We work with all manner of nonprofits, but startups are their own breed. They are often run by founders who wear multiple hats and do not make a lot of money. But while founders may share similarities, there are two distinct kinds of startups. The first startup is intentionally small and thrifty, focused solely on a specific agenda. The second startup is created with growth in mind and a desire to become more sophisticated. This is where understanding the nonprofit lifecycle is key. 
Most nonprofits or social ideas start in the idea phase – where everything is new, exciting and full of possibilities. Typically, the buck starts and ends with the founder. Eventually, the founder is successful with proof of concept (and, hopefully, impact measurement), so they bring in reinforcements. This automatically requires a shift to a more sophisticated operational structure. Unfortunately, this phase shift often comes with growing pains. Sometimes this shift can feel suffocating to the founder, and they may have a hard time letting their original vision evolve with the input of others. Based on our research, we have found that this is the next make-or-break moment for start-up nonprofits – only about 50% are able to evolve beyond the original founder’s vision to an evolving, community-driven vision. You often hear people call this issue “founder’s syndrome.” It can be resolved but requires an open mind and several EQ skills to navigate successfully. We also find that strategic planning is a great way to develop consensus on next steps and help shift the organization purposely from start-up to growth phase.
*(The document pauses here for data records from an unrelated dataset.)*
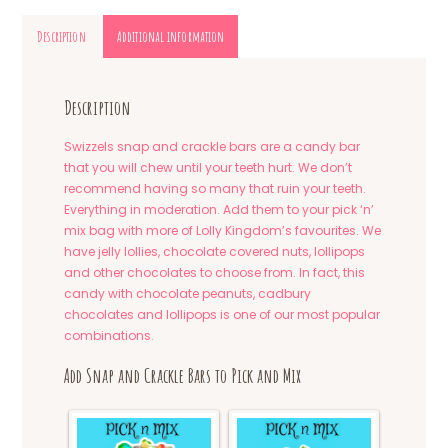
Description
Additional information
Description
Swizzels snap and crackle bars are a candy bar
that you will chew until your teeth hurt. We don’t
recommend having so many that ruin your teeth.
Everything in moderation. Add them to your pick ‘n’
mix bag with more of Lolly Kingdom’s favourites. We
have jelly lollies, chocolate covered nuts, lollipops
and other chocolates to choose from. In fact, this
candy with chocolate peanuts, cadbury
chocolates and lollipops is one of our most popular
combinations.
Add Snap and Crackle Bars to Pick and Mix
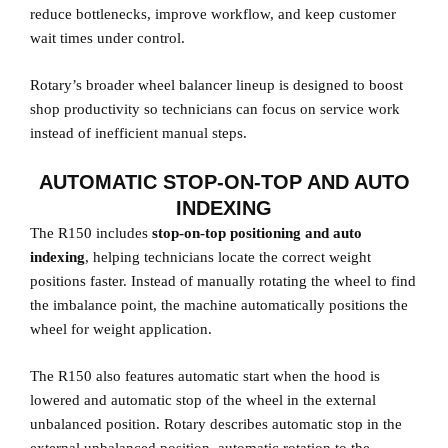
reduce bottlenecks, improve workflow, and keep customer
wait times under control.
Rotary’s broader wheel balancer lineup is designed to boost
shop productivity so technicians can focus on service work
instead of inefficient manual steps.
AUTOMATIC STOP-ON-TOP AND AUTO
INDEXING
The R150 includes
stop-on-top positioning and auto
indexing
, helping technicians locate the correct weight
positions faster. Instead of manually rotating the wheel to find
the imbalance point, the machine automatically positions the
wheel for weight application.
The R150 also features automatic start when the hood is
lowered and automatic stop of the wheel in the external
unbalanced position. Rotary describes automatic stop in the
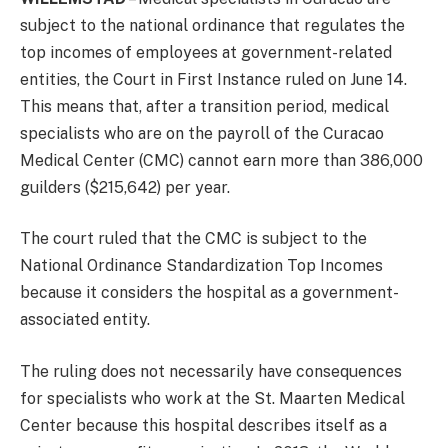
subject to the national ordinance that regulates the
top incomes of employees at government-related
entities, the Court in First Instance ruled on June 14.
This means that, after a transition period, medical
specialists who are on the payroll of the Curacao
Medical Center (CMC) cannot earn more than 386,000
guilders ($215,642) per year.
The court ruled that the CMC is subject to the
National Ordinance Standardization Top Incomes
because it considers the hospital as a government-
associated entity.
The ruling does not necessarily have consequences
for specialists who work at the St. Maarten Medical
Center because this hospital describes itself as a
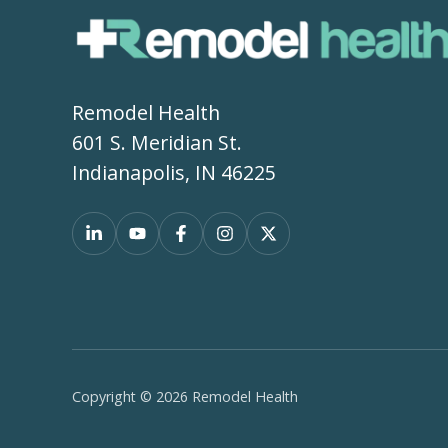
Remodel Health
601 S. Meridian St.
Indianapolis, IN 46225
Copyright © 2026 Remodel Health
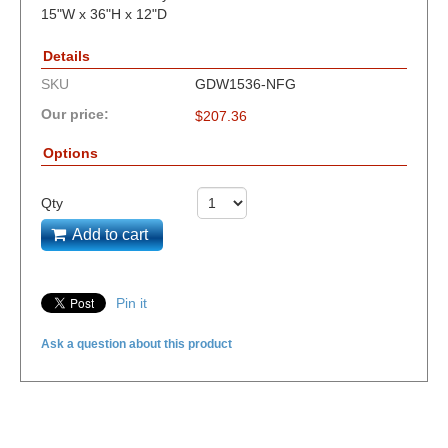
15"W x 36"H x 12"D
Details
SKU
GDW1536-NFG
Our price:
$
207.36
Options
Qty
Add to cart
Pin it
Ask a question about this product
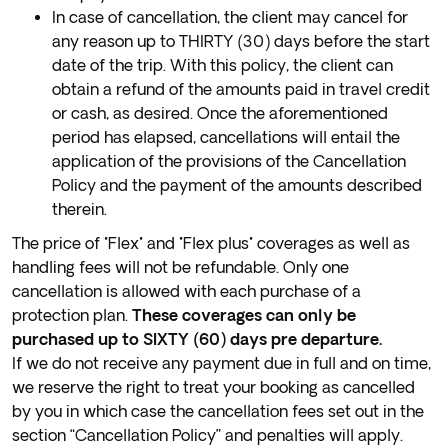
In case of cancellation, the client may cancel for
any reason up to THIRTY (30) days before the start
date of the trip. With this policy, the client can
obtain a refund of the amounts paid in travel credit
or cash, as desired. Once the aforementioned
period has elapsed, cancellations will entail the
application of the provisions of the Cancellation
Policy and the payment of the amounts described
therein.
The price of "Flex" and "Flex plus" coverages as well as
handling fees will not be refundable. Only one
cancellation is allowed with each purchase of a
protection plan.
These coverages can only be
purchased up to SIXTY (60) days pre departure.
If we do not receive any payment due in full and on time,
we reserve the right to treat your booking as cancelled
by you in which case the cancellation fees set out in the
section “Cancellation Policy” and penalties will apply.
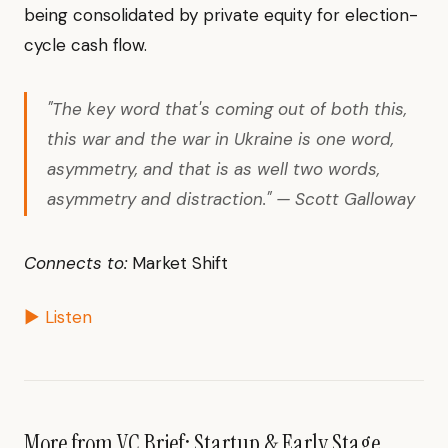
being consolidated by private equity for election-
cycle cash flow.
"The key word that's coming out of both this,
this war and the war in Ukraine is one word,
asymmetry, and that is as well two words,
asymmetry and distraction." — Scott Galloway
Connects to:
Market Shift
▶ Listen
More from VC Brief: Startup & Early Stage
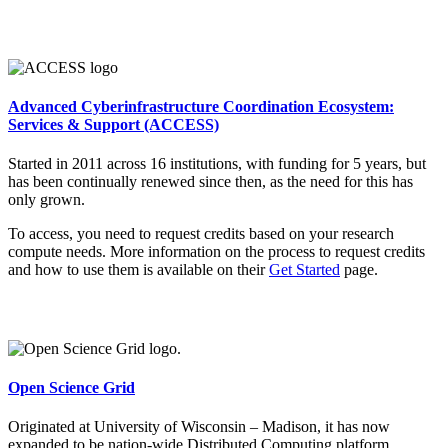
Advanced Cyberinfrastructure Coordination Ecosystem:
Services & Support (ACCESS)
Started in 2011 across 16 institutions, with funding for 5 years, but
has been continually renewed since then, as the need for this has
only grown.
To access, you need to request credits based on your research
compute needs. More information on the process to request credits
and how to use them is available on their
Get Started
page.
Open Science Grid
Originated at University of Wisconsin – Madison, it has now
expanded to be nation-wide Distributed Computing platform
Starting a nonprofit won’t likely lead you to fame and fortune, but it is a very satisfying experience. The end of this story is up to you. The more you familiarize yourself with the twists and turns of the story and carefully consider the consequences of each choice along the way, the more likely you are to succeed. Plus, like re-reading a “Choose Your Own Adventure” book, entrepreneurs are free to enact the storyline more than once and become serial social entrepreneurs. We’d love to hear if you’ve started a nonprofit and what steps were critical to your success.